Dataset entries
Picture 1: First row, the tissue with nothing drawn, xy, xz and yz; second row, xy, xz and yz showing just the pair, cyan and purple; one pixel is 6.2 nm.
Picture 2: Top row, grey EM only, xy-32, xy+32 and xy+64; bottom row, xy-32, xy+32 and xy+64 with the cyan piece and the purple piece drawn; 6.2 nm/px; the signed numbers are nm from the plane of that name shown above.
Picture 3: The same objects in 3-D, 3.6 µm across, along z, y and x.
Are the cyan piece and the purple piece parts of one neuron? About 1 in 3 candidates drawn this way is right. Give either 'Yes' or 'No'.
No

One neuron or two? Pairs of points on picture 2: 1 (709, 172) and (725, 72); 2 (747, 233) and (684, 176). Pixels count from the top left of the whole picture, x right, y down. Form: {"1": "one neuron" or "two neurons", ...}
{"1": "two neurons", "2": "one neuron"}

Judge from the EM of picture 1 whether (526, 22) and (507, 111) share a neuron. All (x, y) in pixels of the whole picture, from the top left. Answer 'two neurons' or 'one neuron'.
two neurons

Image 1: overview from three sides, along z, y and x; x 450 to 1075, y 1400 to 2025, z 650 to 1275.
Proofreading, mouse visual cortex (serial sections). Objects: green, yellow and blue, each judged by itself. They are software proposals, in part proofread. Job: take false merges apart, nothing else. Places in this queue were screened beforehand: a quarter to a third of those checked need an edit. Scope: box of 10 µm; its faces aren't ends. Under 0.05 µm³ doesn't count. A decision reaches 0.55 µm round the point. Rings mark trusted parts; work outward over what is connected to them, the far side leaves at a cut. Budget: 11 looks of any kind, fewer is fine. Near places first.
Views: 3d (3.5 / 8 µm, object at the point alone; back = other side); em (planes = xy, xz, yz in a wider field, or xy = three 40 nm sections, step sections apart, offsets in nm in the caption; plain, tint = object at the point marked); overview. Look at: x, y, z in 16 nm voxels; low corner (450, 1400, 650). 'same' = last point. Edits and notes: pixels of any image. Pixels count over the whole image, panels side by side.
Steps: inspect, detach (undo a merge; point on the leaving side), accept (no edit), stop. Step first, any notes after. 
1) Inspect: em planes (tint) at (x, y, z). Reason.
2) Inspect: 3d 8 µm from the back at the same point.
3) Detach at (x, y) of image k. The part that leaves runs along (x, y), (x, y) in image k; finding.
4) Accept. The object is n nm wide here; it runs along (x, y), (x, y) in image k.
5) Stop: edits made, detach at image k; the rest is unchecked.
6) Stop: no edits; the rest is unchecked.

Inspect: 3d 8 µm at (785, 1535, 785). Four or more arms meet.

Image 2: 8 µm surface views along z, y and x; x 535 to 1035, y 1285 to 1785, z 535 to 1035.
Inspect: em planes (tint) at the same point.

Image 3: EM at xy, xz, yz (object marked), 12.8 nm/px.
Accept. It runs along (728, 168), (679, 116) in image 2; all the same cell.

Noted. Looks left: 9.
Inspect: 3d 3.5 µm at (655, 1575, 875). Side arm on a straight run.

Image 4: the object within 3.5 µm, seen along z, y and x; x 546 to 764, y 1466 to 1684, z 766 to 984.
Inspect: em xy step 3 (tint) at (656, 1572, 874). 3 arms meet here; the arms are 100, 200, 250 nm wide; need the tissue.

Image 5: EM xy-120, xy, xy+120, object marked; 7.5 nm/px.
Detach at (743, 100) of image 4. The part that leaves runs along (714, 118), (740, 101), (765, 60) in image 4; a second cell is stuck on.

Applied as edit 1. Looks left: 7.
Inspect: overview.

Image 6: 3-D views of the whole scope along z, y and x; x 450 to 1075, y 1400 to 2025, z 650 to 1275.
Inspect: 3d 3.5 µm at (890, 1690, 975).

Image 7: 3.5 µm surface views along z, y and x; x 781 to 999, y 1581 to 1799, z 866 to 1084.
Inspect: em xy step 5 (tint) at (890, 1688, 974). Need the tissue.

== TASK OBJECTIVE ==
The lines above, starting at the one with "Are the cyan" and ending at the one with "Image 1: overview", are the only ones to return, exactly as written.

== RESULT OF THIS EXERCISE ==
Are the cyan piece and the purple piece parts of one neuron? About 1 in 3 candidates drawn this way is right. Give either 'Yes' or 'No'.
No

One neuron or two? Pairs of points on picture 2: 1 (709, 172) and (725, 72); 2 (747, 233) and (684, 176). Pixels count from the top left of the whole picture, x right, y down. Form: {"1": "one neuron" or "two neurons", ...}
{"1": "two neurons", "2": "one neuron"}

Judge from the EM of picture 1 whether (526, 22) and (507, 111) share a neuron. All (x, y) in pixels of the whole picture, from the top left. Answer 'two neurons' or 'one neuron'.
two neurons

Image 1: overview from three sides, along z, y and x; x 450 to 1075, y 1400 to 2025, z 650 to 1275.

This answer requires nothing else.